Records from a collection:
══════

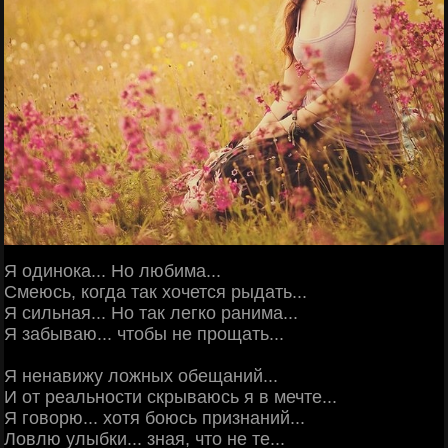
Я одинока... Но любима...
Смеюсь, когда так хочется рыдать...
Я сильная... Но так легко ранима...
Я забываю... чтобы не прощать...
Я ненавижу ложных обещаний...
И от реальности скрываюсь я в мечте...
Я говорю... хотя боюсь признаний...
Ловлю улыбки... зная, что не те...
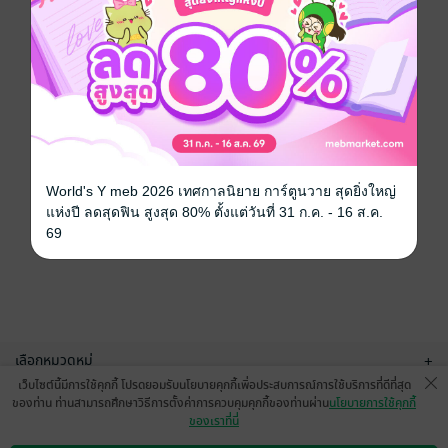
World's Y meb 2026 เทศกาลนิยาย การ์ตูนวาย สุดยิ่งใหญ่
แห่งปี ลดสุดฟิน สูงสุด 80% ตั้งแต่วันที่ 31 ก.ค. - 16 ส.ค.
69
เลือกหมวดหมู่
+
เว็บไซต์นี้มีการใช้คุกกี้ โปรดยอมรับนโยบายคุกกี้เพื่อประสบการณ์การใช้บริการที่ดีที่สุด
บริการช่วยเหลือ
+
ของท่าน ท่านสามารถศึกษาวิธีการตั้งค่าการควบคุมคุกกี้ของท่านผ่าน
นโยบายการใช้คุกกี้
ของเราที่นี่
เกี่ยวกับเรา
+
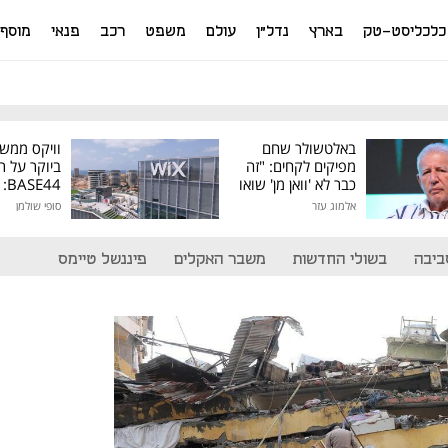
כלכליסט-טק
בארץ
נדל"ן
עולם
משפט
רכב
פנאי
מוסף
באלטשולר שחם
וויקס ממש
מפיקים לקחים: "זה
ביוקר על ר
כבר לא 'וואן מן' שואו
44
של גילעד"
אלמוג עזר
סופי שולמן
מיליון דולר
ביבה
בשולי החדשות
משבר האקלים
פיננשל טיימס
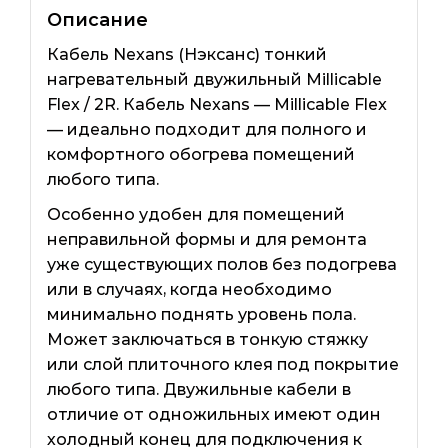
Описание
Кабель Nexans (Нэксанс) тонкий
нагревательный двужильный Millicable
Flex / 2R. Кабель Nexans — Millicable Flex
— идеально подходит для полного и
комфортного обогрева помещений
любого типа.
Особенно удобен для помещений
неправильной формы и для ремонта
уже существующих полов без подогрева
или в случаях, когда необходимо
минимально поднять уровень пола.
Может заключаться в тонкую стяжку
или слой плиточного клея под покрытие
любого типа. Двужильные кабели в
отличие от одножильных имеют один
холодный конец для подключения к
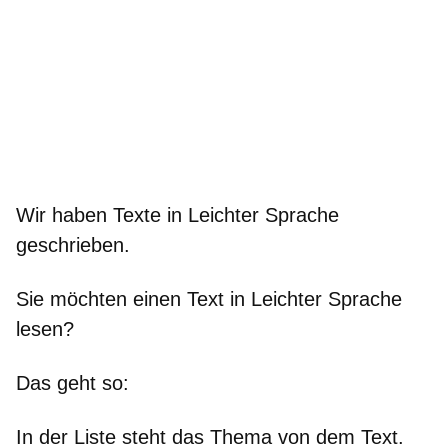
Wir haben Texte in Leichter Sprache
geschrieben.
Sie möchten einen Text in Leichter Sprache
lesen?
Das geht so:
In der Liste steht das Thema von dem Text.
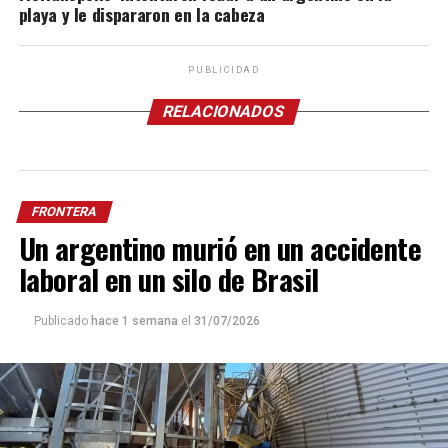
playa y le dispararon en la cabeza
PUBLICIDAD
RELACIONADOS
FRONTERA
Un argentino murió en un accidente
laboral en un silo de Brasil
Publicado
hace 1 semana
el
31/07/2026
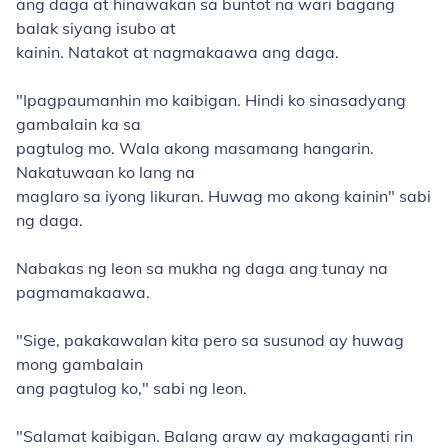
ang daga at hinawakan sa buntot na wari bagang
balak siyang isubo at
kainin. Natakot at nagmakaawa ang daga.
"Ipagpaumanhin mo kaibigan. Hindi ko sinasadyang
gambalain ka sa
pagtulog mo. Wala akong masamang hangarin.
Nakatuwaan ko lang na
maglaro sa iyong likuran. Huwag mo akong kainin" sabi
ng daga.
Nabakas ng leon sa mukha ng daga ang tunay na
pagmamakaawa.
"Sige, pakakawalan kita pero sa susunod ay huwag
mong gambalain
ang pagtulog ko," sabi ng leon.
"Salamat kaibigan. Balang araw ay makagaganti rin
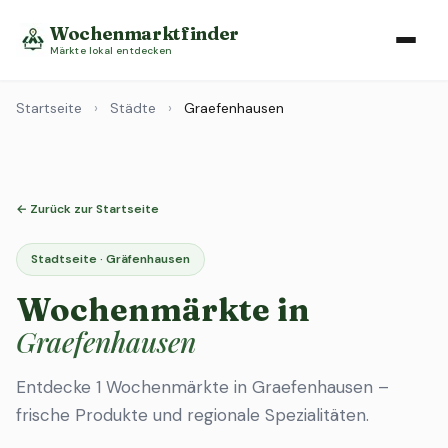
Wochenmarktfinder
Märkte lokal entdecken
Startseite
›
Städte
›
Graefenhausen
← Zurück zur Startseite
Stadtseite · Gräfenhausen
Wochenmärkte in
Graefenhausen
Entdecke 1 Wochenmärkte in Graefenhausen –
frische Produkte und regionale Spezialitäten.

══════

**Job**
Display each line of the data where "любого" occurs.

**Task result**
любого типа.
любого типа. Двужильные кабели в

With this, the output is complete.